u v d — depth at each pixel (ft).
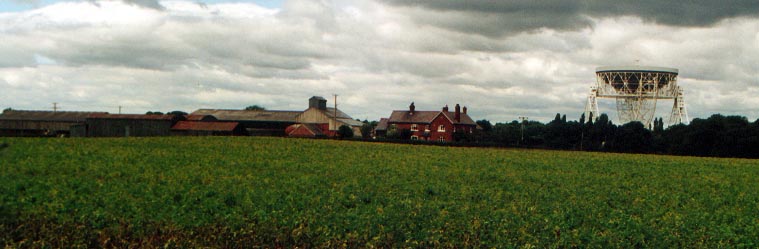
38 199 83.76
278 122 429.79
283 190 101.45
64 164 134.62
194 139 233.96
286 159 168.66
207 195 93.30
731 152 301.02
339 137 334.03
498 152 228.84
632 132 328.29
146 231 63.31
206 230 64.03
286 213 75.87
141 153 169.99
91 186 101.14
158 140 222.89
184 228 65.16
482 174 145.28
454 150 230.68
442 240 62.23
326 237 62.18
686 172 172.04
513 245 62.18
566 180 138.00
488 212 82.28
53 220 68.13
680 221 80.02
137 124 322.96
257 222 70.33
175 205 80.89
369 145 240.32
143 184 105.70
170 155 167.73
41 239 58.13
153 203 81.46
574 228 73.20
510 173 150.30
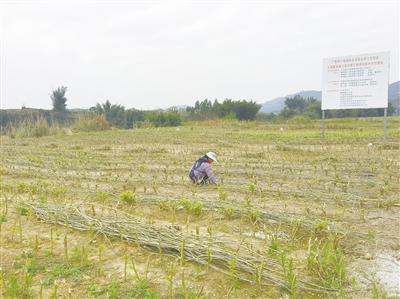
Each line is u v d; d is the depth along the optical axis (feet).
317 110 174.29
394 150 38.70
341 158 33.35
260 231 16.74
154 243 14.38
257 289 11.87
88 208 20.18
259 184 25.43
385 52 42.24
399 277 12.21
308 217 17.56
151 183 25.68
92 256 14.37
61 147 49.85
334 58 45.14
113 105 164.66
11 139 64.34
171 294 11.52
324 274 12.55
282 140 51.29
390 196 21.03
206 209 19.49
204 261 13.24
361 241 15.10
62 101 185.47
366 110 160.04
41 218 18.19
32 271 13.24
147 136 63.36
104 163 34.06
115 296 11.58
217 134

************

Output precisely the lines in the material above from the line containing "286 213 75.87" through its last line, and omit pictures.

286 213 75.87
141 153 169.99
91 186 101.14
158 140 222.89
184 228 65.16
482 174 145.28
454 150 230.68
442 240 62.23
326 237 62.18
686 172 172.04
513 245 62.18
566 180 138.00
488 212 82.28
53 220 68.13
680 221 80.02
137 124 322.96
257 222 70.33
175 205 80.89
369 145 240.32
143 184 105.70
170 155 167.73
41 239 58.13
153 203 81.46
574 228 73.20
510 173 150.30
Each line is u v d; d is the depth along the optical axis (feet).
317 110 174.29
394 150 38.70
341 158 33.35
260 231 16.74
154 243 14.38
257 289 11.87
88 208 20.18
259 184 25.43
385 52 42.24
399 277 12.21
308 217 17.56
151 183 25.68
92 256 14.37
61 147 49.85
334 58 45.14
113 105 164.66
11 139 64.34
171 294 11.52
324 274 12.55
282 140 51.29
390 196 21.03
206 209 19.49
204 261 13.24
361 241 15.10
62 101 185.47
366 110 160.04
41 218 18.19
32 271 13.24
147 136 63.36
104 163 34.06
115 296 11.58
217 134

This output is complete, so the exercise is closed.